Jäger: Der Skandal wird keine Folgen haben. Die Republikaner im Kongress, die nun Aufklärung fordern, werden sich wieder in die Trumpgarde einreihen, wie sie es jedes Mal tun. Den Demokraten fehlt es derzeit an einem kohärenten Vorgehen gegen die Regierung, sie sind eine lasche Opposition.
Weber: Das sehe ich ähnlich. Es entsetzt die, die ohnehin gegen Trump sind. Für Trump-Wähler ist das kein Thema. Viele von ihnen dürften das als weiteren Angriff der Medien auf Trump wegtun. In der republikanischen Partei will niemand als Erstes öffentlich Kritik üben – es muss noch mehr passieren, bis sich daran etwas ändert.
Was müsste passieren, damit es wirklich kippt – auch innerhalb der republikanischen Partei?
Weber: Eigentlich hätte vieles, was wir erlebt haben, eine Regierung längstens zu Fall gebracht.
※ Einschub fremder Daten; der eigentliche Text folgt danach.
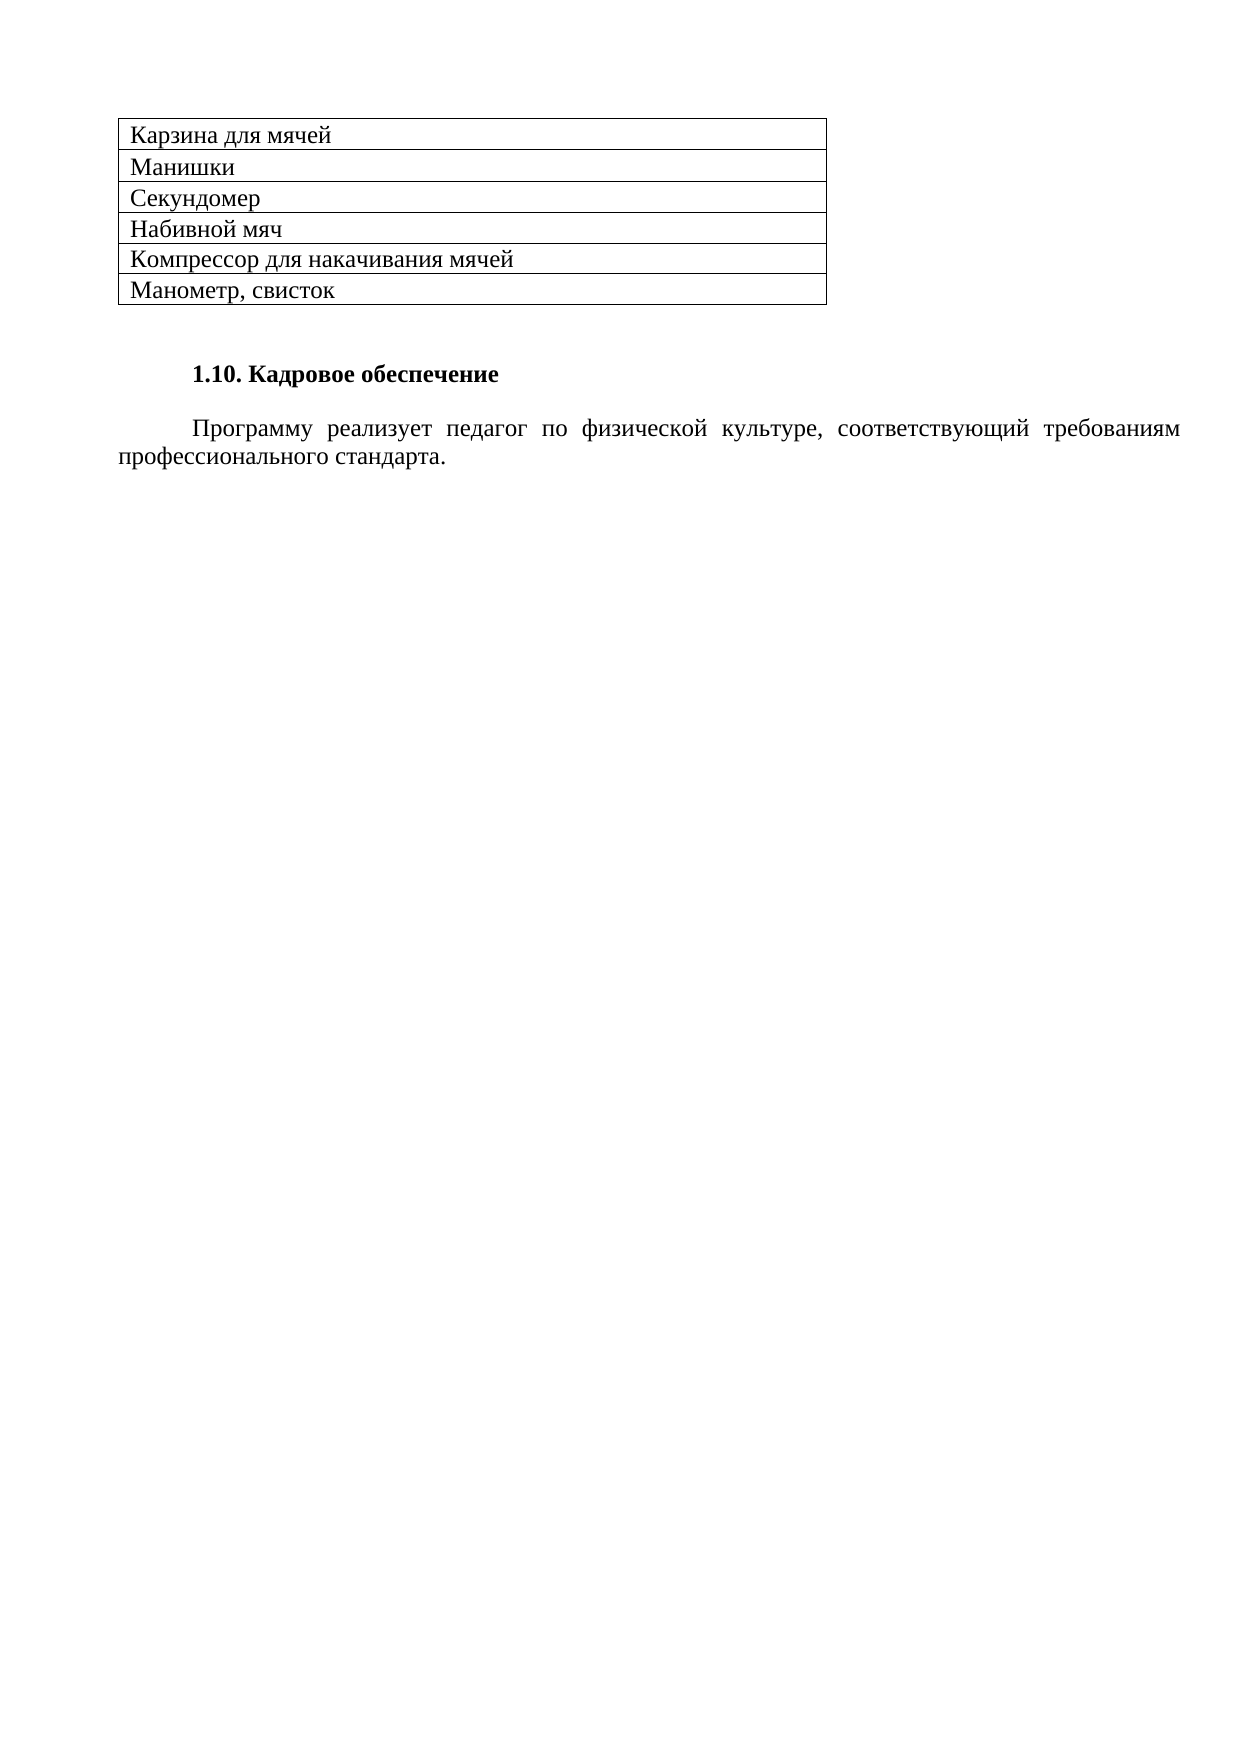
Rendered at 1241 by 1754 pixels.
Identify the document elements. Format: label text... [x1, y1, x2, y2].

table_cell Компрессор для накачивания мячей [119, 244, 826, 273]
table_cell Карзина для мячей [119, 119, 826, 149]
table_cell Набивной мяч [119, 213, 826, 243]
table_cell Секундомер [119, 182, 826, 212]
table_cell Манометр, свисток [119, 274, 826, 304]
text Программу реализует педагог по физической культуре, соответствующий требованиям профессионального стандарта. [118, 413, 1181, 470]
text 1.10. Кадровое обеспечение [118, 359, 1181, 388]
table_cell Манишки [119, 150, 826, 181]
Doch der Moment, wo auch die Republikaner nicht mehr mitziehen, wird kommen, irgendwann wird es implodieren – doch dieser Vorfall hat das Fass noch nicht zum Überlaufen gebracht.
Jäger: Der einzige Stolperstein für Trumps Kabinett wäre die Wirtschaft. Doch selbst steigende Preise und fallende Aktien haben bisher nichts bewirkt.